J. K. Rowling, the creator behind this movie and HARRY POTTER, is a well-known leftist who supports radical feminist and pro-homosexual lies about humanity and government policy. Her erroneous view of psychological “repression” in FANTASTIC BEASTS seems to be part of her radical socio-political views, not to mention her views regarding the supernatural, God, Jesus Christ, and the Bible.

Besides the witchcraft in FANTASTIC BEASTS, which includes minor use of magical potions, some mind reading and use of magical wands, the movie’s ending contains three plot problems the characters must solve by and at the end. In the resolution of two of these plot problems, good is used to overcome evil. Thus, justice is carried out, compassion is applied, working together is promoted, and war is shunned. In the third plot problem, Newt uses his innate compassion for people and animals to offer redemption to the abused young wizard whose abuse has brought out the darkness and evil within him. However, during the battle for the wizard’s soul, the minions of the Magical Congress intervene and use their powers to kill him just when Newt’s trying to appeal to the wizard’s soul. Thus, although the young wizard did commit two murders, including killing the person who had abused him for years, he’s also a victim. Also, in effect, the compassionate hero fails in trying to offer some redemption to the troubled young wizard and asking him to repent and stop using his powers to destroy things and endanger people. A better, more redemptive, more heroic, and more positive ending would have Newt succeed here rather than fail.

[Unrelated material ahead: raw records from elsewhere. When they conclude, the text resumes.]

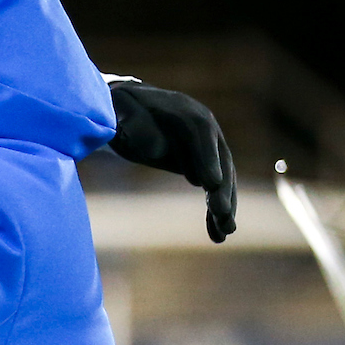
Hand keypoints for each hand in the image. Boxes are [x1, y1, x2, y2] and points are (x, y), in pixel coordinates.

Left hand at [108, 82, 236, 242]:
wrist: (124, 109)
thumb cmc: (119, 111)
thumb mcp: (119, 113)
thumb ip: (132, 124)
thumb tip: (154, 146)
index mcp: (183, 110)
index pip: (201, 131)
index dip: (207, 156)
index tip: (211, 183)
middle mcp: (203, 127)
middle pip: (219, 158)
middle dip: (223, 187)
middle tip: (223, 214)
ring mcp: (205, 147)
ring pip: (222, 177)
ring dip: (225, 205)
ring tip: (225, 232)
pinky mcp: (200, 164)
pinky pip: (212, 188)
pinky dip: (214, 210)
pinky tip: (216, 234)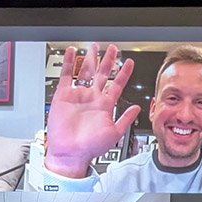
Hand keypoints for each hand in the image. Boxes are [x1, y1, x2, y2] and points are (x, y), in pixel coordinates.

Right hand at [42, 44, 140, 178]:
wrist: (71, 153)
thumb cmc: (91, 147)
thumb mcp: (115, 133)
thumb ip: (126, 119)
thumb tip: (137, 108)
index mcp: (104, 105)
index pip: (116, 84)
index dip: (124, 73)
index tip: (129, 62)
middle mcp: (92, 98)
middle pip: (102, 74)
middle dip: (108, 61)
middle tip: (113, 49)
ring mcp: (78, 95)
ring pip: (85, 72)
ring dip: (90, 59)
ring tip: (94, 47)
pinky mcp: (63, 95)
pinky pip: (66, 75)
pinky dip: (68, 63)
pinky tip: (71, 52)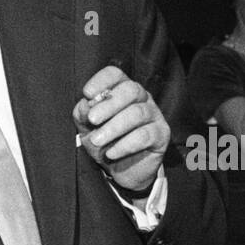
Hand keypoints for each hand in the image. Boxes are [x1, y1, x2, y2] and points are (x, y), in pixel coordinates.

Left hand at [73, 66, 169, 193]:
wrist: (120, 170)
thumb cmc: (105, 143)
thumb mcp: (87, 129)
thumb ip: (83, 115)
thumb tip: (85, 105)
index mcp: (121, 90)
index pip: (116, 74)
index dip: (102, 81)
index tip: (87, 94)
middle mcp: (141, 98)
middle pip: (130, 90)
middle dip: (109, 105)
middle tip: (92, 120)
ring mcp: (154, 115)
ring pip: (137, 113)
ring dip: (114, 127)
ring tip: (97, 141)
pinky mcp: (161, 134)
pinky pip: (146, 135)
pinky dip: (125, 145)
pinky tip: (111, 153)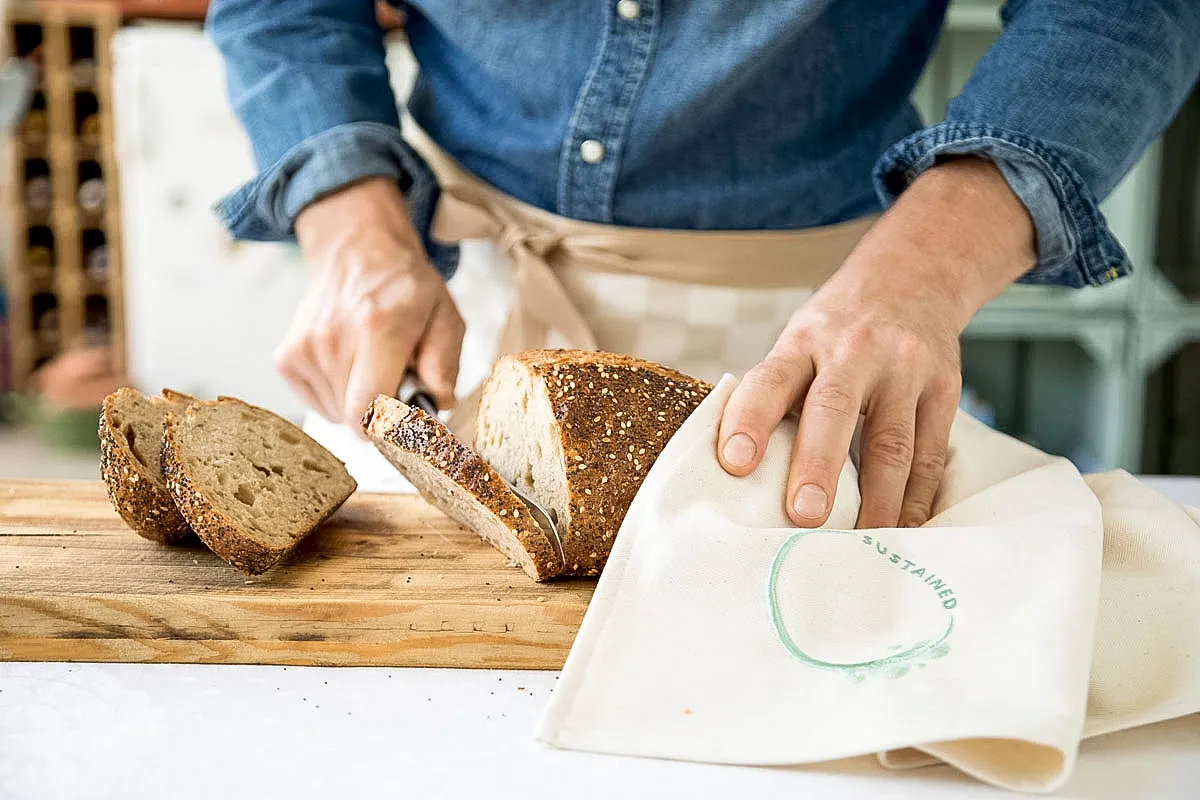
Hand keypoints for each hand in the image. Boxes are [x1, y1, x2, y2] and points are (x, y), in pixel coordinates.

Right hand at [282, 177, 463, 428]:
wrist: (356, 252)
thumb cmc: (405, 288)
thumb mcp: (445, 317)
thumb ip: (445, 364)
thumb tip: (437, 404)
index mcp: (378, 328)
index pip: (369, 410)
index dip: (391, 430)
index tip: (409, 422)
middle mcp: (333, 340)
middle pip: (355, 419)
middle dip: (383, 414)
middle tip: (397, 382)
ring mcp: (305, 349)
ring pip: (337, 416)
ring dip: (361, 405)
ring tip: (373, 367)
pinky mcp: (287, 358)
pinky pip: (319, 405)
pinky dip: (339, 398)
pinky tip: (351, 367)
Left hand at [718, 158, 1035, 527]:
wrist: (914, 275)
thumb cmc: (836, 328)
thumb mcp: (798, 340)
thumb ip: (776, 394)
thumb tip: (740, 472)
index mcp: (803, 341)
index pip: (770, 379)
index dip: (749, 420)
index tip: (734, 464)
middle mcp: (854, 351)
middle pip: (835, 410)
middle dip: (818, 466)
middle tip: (804, 516)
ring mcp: (905, 370)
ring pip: (893, 443)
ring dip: (877, 500)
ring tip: (861, 544)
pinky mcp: (943, 390)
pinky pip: (931, 455)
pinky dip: (918, 500)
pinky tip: (904, 530)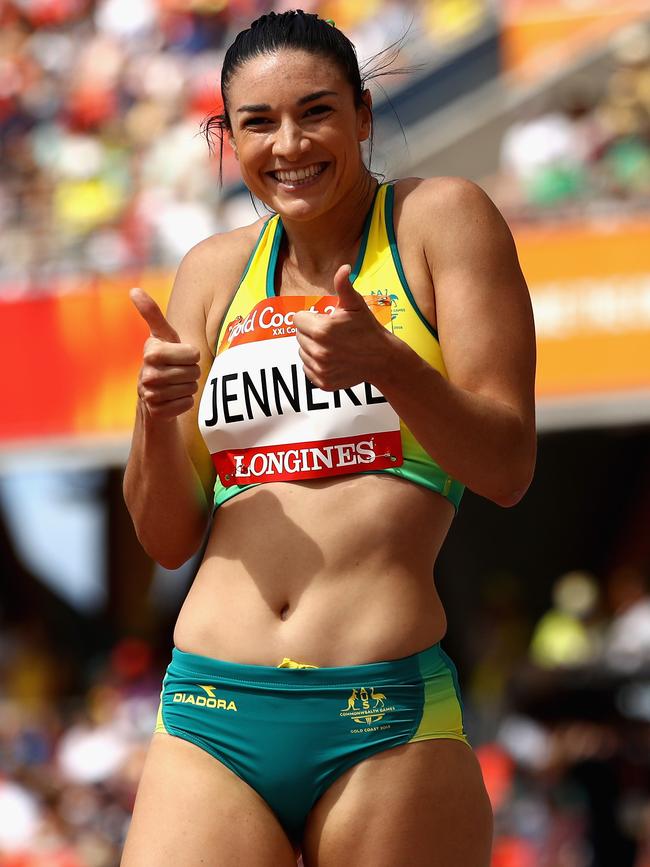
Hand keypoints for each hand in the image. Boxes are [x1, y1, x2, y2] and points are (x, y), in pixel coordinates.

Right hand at [130, 288, 200, 419]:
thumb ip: (152, 313)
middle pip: (194, 372)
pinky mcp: (157, 412)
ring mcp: (150, 394)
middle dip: (192, 372)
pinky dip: (186, 402)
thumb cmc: (164, 359)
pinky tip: (173, 399)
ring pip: (191, 389)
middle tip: (179, 372)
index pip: (193, 354)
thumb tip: (133, 290)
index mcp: (150, 351)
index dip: (192, 355)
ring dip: (189, 387)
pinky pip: (187, 404)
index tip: (180, 355)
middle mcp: (147, 373)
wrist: (154, 394)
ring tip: (176, 384)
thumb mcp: (162, 336)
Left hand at [293, 264, 388, 390]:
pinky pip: (308, 370)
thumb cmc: (368, 328)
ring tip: (333, 346)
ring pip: (302, 353)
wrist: (382, 359)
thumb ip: (343, 286)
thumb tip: (344, 267)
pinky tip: (332, 359)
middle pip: (299, 336)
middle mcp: (317, 351)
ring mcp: (320, 369)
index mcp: (321, 330)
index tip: (326, 320)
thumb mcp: (356, 304)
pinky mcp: (323, 382)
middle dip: (311, 332)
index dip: (311, 317)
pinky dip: (316, 365)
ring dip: (313, 348)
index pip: (298, 319)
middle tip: (332, 333)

FANTASTIC BEASTS has no foul language or other explicit objectionable content. Some of the action and physical destruction is intense and scary, but often on the lighter side. Finally, the magical creatures aren’t really scary despite some of the destructive power some of them can unleash. They’re more cute, funny or fun than frightening. Regrettably, however, FANTASTIC BEASTS excessively promotes the occult and refutes the good.